I wish I could see it but with dial-up I would be waiting all day.

I also have pet chickens. I have a hen named Peek-a-boo who I got through a hatchery. She also is a house chicken. When she first started to lay, she would run to me and go on & on about wanting to lay her egg. She would push hard into my leg before laying her egg. I told people too. They didn't believe me either.

I have a video posted online but for some reason my post won't let me leave a link to it.


----------



## 7chicks (Jun 29, 2012)

Cute! My Lilah used to do the same thing when she first started laying. Eggs either went in her old night-time bed (when I was trying to get her in with the big girls but couldn't leave her in their coop at night quite yet) or in the dog bed.


----------



## ssearnhardt (Dec 13, 2012)

House chickens... I love it! I have 3 dogs that don't think chickens should be outside... Much less inside!

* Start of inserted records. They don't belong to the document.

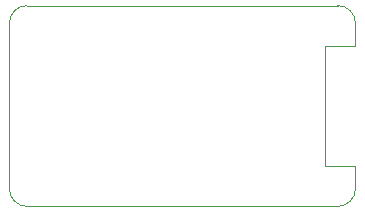
<source format=gko>
G04*
G04 #@! TF.GenerationSoftware,Altium Limited,Altium Designer,22.3.1 (43)*
G04*
G04 Layer_Color=16711935*
%FSTAX25Y25*%
%MOIN*%
G70*
G04*
G04 #@! TF.SameCoordinates,AA438D0C-BAC3-434F-BC1F-4FEAB2FC06D2*
G04*
G04*
G04 #@! TF.FilePolarity,Positive*
G04*
G01*
G75*
%ADD18C,0.00394*%
D18*
X01154Y0061024D02*
G03*
X0109494Y0066929I-0005906J0D01*
G01*
X0109494Y0D02*
G03*
X01154Y0005906I0J0005906D01*
G01*
X0005906Y0066929D02*
G03*
X-0Y0061024I0J-0005906D01*
G01*
X0Y0005906D02*
G03*
X0005906Y0I0005906J0D01*
G01*
X0005906Y0066929D02*
X0109494D01*
X0005906Y0D02*
X0109494D01*
X-0Y0005906D02*
Y0061024D01*
X01053Y0053465D02*
X01154D01*
X01053Y0013465D02*
X01154D01*
X01053D02*
Y0053465D01*
X01154D02*
Y0061024D01*
Y0005906D02*
Y0013465D01*
M02*

</source>
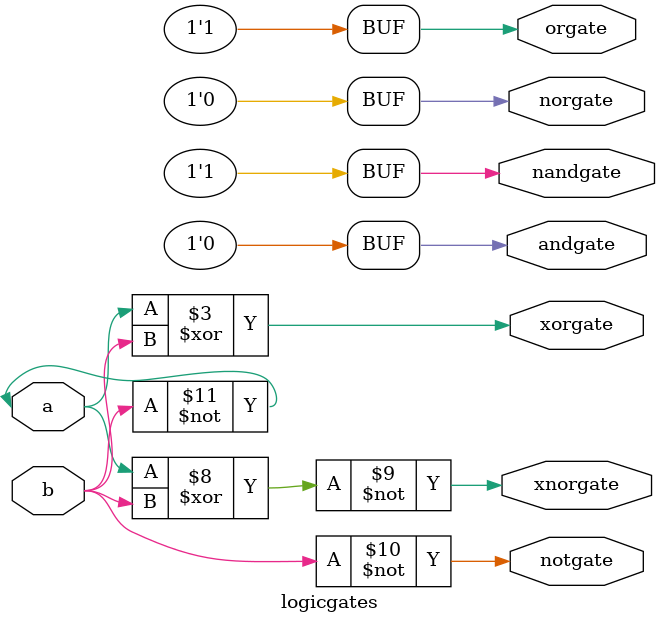
<source format=v>
module logicgates(a,b,andgate,orgate,xorgate,nandgate,norgate,xnorgate,notgate);
input a,b;
output andgate,orgate,xorgate,nandgate,norgate,xnorgate,notgate;
and(andgate,a,b);
or(orgate,a,b);
xor(xorgate,a,b);
nand(nandgate,a,b);
nor(norgate,a,b);
xnor(xnorgate,a,b);
not(notgate,a,b);
endmodule

</source>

I just have to make sure that the chickens have all the comforts in their house! . GREAT JOB!


----------



## realsis (Jan 13, 2013)

This is so adorable! I just love it! I bought some chicken diapers because I Hope to have mine come inside from time to time. This is going to be a trick for me because I have 3 dogs, 4 cats, all inside! I'm trying to train them not to bother the chickens. I don't trust um just yet so I keep my chicks in the spare bedroom right now. When they are older I'll start introducing them slowly. Your hen is beautiful! You must be very proud!! I just loved your video! So sweet!!


----------